AMERICAN MATHEMATICS COMPETITION 10 A - 2018
Problem 1
What is the value of
$$
\left(\left((2+1)^{-1}+1\right)^{-1}+1\right)^{-1}+1 ?
$$
(A) $\frac{5}{8}$
(B) $\frac{11}{7}$
(C) $\frac{8}{5}$
(D) $\frac{18}{11}$
(E) $\frac{15}{8}$
Answer:
(B) $\frac{11}{7}$
Problem 2
Liliane has $50 \%$ more soda than Jacqueline, and Alice has $25 \%$ more soda than Jacqueline. What is the relationship between the amounts of soda that Liliane and Alica have?
(A) Liliane has $20 \%$ more soda than Alice. (B) Liliane has $25 \%$ more soda than Alice.
(C) Liliane has $45 \%$ more soda than Alice. (D) Liliane has $75 \%$ more soda than Alice.
(E) Liliane has $100 \%$ more soda than Alice.
Answer:
(A) Liliane has $20 \%$ more soda than Alice.
Problem 3
A unit of blood expires after $10!=10 \cdot 9 \cdot 8 \cdots 1$ seconds. Yasin donates a unit of blood at noon of January 1. On what day does his unit of blood expire?
(A) January 2
(B) January 12
(C) January 22
(D) Febuary 11
(E) Febuary 12
Answer:
(E) Febuary 12
Problem 4
How many ways can a student schedule 3 mathematics courses - algebra, geometry, and number theory - in a 6 -period day if no two mathematics courses can be taken in consecutive periods? (What courses the student takes during the other 3 periods is of no concern here.)

▶ _To-do list_:
1 - In the AMC 10 A problem set, what answer is given for Problem 2?
2 - Resume the AMC 10 A problem set right after its last sentence.

▶ _Supplied data_:
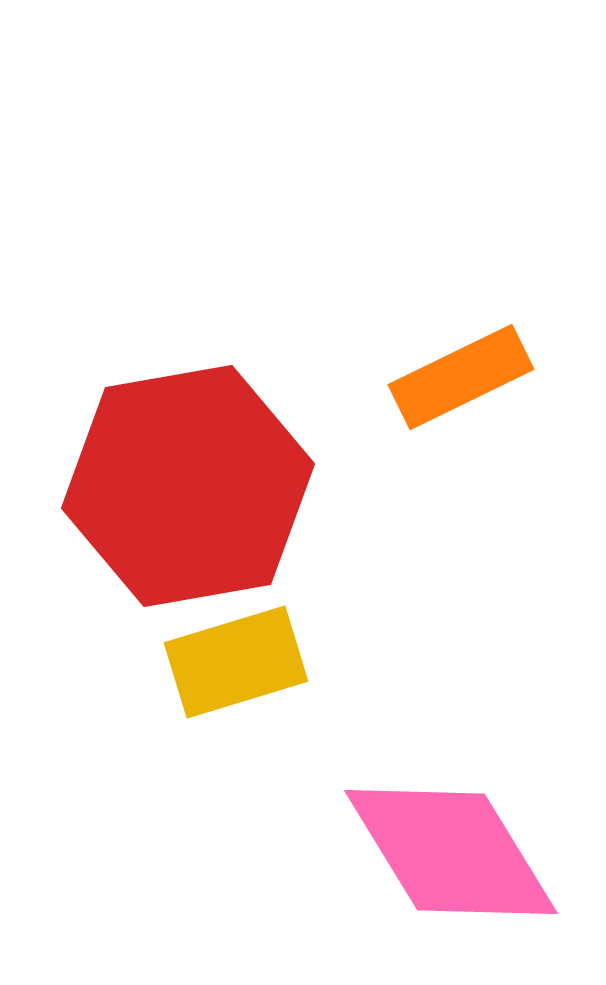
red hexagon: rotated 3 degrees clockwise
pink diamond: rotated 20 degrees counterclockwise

▶ _Solved tasks_:
1 - (A) Liliane has 20% more soda than Alice.

2 -
(A) 3
(B) 6
(C) 12
(D) 18
(E) 24
Answer:
(E) 24
Problem 5
Alice, Bob, and Charlie were on a hike and were wondering how far away the nearest town was. When Alice said, "We are at least 6 miles away," Bob replied, "We are at most 5 miles away." Charlie then remarked, "Actually the nearest town is at most 4 miles away." It turned out that none of the three statements were true. Let $d$ be the distance in miles to the nearest town. Which of the following intervals is the set of all possible values of $d$ ?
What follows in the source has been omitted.